As a former fan, Pruitt said it’s disheartening to hear the biggest singer in the world monetize attacking Christians. Her lyrics have become “more and more explicit” over the years, he added, and taken on a “darker turn” in the process.

“In transparency I used to listen to Taylor, HOWEVER I think now it’s time to reconsider. As Christians, who are filled with the Spirit should we be entertained by, sing with, and expose our kids to lyrics that aren’t just different than what you believe, but are actually mocking what you believe?” he added.

The Tribune also spotted an interview Pruitt gave on the Christian Broadcasting Network where he voiced similar sentiments about the importance of calling out anti-Christian influences in pop culture. “I’m not an anti-Taylor guy.
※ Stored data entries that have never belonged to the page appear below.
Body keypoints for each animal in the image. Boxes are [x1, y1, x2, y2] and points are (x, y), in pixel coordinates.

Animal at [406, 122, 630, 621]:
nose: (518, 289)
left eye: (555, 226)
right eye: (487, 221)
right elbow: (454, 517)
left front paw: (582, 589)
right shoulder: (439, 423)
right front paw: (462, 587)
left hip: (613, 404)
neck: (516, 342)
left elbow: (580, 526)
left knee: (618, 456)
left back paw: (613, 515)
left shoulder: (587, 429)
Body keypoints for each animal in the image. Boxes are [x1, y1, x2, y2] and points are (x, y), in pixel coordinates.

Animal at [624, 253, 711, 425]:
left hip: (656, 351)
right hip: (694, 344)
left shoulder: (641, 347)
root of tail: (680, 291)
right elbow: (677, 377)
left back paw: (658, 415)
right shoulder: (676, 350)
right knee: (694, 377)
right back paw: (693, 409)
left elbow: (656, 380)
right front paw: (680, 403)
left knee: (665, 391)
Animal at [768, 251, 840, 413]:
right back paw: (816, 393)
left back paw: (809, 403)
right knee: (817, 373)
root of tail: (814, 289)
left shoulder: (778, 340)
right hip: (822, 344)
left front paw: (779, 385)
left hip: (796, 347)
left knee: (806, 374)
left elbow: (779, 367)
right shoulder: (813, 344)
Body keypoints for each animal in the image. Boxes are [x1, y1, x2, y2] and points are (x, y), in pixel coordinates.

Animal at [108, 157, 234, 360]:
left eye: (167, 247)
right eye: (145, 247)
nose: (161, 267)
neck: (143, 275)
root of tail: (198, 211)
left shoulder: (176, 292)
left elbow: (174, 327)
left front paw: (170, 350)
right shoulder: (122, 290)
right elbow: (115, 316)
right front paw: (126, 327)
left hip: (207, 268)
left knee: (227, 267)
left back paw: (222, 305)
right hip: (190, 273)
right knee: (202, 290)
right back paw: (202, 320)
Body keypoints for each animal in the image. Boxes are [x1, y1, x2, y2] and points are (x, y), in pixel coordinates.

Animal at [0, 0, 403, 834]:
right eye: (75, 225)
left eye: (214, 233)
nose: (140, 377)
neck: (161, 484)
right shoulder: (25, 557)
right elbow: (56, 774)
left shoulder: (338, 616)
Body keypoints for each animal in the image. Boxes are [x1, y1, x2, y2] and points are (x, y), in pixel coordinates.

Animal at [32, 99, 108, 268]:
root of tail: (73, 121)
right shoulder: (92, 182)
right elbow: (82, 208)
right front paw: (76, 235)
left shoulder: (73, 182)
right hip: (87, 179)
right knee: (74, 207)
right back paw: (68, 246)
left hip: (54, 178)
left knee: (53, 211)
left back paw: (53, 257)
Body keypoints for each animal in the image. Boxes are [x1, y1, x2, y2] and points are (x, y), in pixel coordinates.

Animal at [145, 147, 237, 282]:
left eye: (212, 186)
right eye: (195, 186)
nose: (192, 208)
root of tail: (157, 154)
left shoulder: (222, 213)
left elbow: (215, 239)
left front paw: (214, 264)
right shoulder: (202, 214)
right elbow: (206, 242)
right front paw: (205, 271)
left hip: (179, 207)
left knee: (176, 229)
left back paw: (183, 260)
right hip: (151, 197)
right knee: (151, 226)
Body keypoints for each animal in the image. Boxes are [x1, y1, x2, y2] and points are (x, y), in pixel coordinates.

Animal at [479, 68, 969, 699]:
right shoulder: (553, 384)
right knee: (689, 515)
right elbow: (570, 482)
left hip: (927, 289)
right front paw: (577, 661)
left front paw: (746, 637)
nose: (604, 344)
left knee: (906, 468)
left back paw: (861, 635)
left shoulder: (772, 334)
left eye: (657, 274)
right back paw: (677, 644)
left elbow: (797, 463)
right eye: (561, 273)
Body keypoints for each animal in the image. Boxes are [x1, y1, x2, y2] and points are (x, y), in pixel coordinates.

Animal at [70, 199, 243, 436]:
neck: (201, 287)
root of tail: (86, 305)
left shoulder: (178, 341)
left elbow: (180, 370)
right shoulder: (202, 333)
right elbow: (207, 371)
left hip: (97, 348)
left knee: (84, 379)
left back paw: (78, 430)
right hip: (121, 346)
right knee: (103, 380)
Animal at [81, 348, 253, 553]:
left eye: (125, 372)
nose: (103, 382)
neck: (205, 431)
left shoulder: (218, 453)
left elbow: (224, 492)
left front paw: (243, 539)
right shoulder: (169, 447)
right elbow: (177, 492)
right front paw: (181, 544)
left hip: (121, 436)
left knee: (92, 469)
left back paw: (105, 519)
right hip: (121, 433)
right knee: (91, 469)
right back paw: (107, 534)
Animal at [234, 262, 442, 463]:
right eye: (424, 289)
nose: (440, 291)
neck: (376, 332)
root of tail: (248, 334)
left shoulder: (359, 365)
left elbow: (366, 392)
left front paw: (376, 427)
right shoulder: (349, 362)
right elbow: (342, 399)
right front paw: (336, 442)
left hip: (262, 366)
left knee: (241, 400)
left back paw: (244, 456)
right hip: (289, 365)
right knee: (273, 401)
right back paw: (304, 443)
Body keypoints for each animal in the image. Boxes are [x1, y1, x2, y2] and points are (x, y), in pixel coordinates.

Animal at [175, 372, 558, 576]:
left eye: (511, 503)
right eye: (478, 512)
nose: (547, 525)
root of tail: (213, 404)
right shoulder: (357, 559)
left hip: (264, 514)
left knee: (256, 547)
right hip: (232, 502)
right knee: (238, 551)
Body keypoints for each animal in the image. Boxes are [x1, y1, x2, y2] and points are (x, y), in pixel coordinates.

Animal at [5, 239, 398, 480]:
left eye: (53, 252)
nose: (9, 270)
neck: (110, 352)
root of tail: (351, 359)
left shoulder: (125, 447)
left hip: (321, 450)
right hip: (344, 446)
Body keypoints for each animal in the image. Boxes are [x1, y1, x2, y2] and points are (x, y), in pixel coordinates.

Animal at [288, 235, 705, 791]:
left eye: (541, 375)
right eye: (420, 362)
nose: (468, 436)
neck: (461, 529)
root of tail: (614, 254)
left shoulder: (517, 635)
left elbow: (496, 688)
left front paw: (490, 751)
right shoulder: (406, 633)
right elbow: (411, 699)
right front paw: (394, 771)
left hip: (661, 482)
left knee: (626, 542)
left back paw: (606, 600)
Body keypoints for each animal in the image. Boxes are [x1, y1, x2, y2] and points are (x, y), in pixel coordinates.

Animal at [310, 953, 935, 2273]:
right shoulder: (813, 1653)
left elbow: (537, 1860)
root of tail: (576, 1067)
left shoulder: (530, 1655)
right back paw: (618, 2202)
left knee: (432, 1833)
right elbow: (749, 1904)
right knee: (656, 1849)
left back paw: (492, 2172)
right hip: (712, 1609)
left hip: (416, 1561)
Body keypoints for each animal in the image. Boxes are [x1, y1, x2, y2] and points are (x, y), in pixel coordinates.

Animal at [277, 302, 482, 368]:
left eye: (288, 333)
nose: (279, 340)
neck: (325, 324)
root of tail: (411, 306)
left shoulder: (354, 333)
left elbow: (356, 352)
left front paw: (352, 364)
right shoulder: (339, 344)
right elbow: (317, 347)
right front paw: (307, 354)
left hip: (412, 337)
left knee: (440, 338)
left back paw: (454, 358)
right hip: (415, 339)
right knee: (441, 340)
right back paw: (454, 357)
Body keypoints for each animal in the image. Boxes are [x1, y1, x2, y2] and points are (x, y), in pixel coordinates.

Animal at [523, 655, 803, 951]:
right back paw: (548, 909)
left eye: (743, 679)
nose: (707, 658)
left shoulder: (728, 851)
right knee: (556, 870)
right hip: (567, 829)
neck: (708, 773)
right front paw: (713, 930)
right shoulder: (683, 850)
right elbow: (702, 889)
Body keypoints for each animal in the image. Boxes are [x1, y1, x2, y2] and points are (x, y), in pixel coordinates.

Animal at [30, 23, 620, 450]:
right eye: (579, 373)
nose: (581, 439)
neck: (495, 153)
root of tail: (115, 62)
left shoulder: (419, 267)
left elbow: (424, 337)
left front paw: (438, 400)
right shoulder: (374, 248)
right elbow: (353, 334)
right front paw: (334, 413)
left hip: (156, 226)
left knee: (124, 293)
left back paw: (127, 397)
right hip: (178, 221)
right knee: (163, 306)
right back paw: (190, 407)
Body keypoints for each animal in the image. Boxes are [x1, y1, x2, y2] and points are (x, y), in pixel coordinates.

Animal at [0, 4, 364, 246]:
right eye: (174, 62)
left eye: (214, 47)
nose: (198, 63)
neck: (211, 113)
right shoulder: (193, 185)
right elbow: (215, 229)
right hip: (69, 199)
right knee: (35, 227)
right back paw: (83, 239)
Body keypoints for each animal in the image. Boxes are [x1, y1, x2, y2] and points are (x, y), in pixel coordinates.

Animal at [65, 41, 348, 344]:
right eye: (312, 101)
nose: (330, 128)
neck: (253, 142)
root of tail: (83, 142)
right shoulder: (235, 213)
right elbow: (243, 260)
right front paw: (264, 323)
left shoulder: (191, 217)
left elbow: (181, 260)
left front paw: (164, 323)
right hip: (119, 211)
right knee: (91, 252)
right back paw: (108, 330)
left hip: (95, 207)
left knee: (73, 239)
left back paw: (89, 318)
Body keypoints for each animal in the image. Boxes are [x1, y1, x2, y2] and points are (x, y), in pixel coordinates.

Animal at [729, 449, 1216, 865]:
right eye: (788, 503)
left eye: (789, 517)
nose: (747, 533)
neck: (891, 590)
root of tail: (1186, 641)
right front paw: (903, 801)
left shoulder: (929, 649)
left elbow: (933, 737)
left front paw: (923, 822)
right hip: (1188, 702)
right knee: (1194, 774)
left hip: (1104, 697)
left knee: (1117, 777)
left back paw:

I’m [a] pro-Gospel guy.” He continued, explaining the need to call out anti-Christian, anti-Gospel music, “Anything that I know is largely affecting parents, or Christians, or people in the church that seems to … be anti-Gospel, I think we lovingly call it out.”

“I think we just need to be very aware and very careful of what we’re exposing our kids to and how we’re even engaging with things and being entertained by things that are really anti what we say we believe,” he added.

Other conservatives like Candace Owens have gone after Swift for allegedly adding “toxic feminism” to her lyrics about ex-boyfriends. “She’s the most toxic feminist that’s ever existed,” Owens said on a DailyWire podcast in February. “and what she does is basically, the threat is if she doesn’t get what she wants she writes a song about a guy and then has 15 million girls sing the songs and drops little clues so they know who it’s about. It’s totally psychotic if you really think about it.”

Even some of her fans have chided Swift for sharing her desire to travel back in time and live in another century “without all the racists.”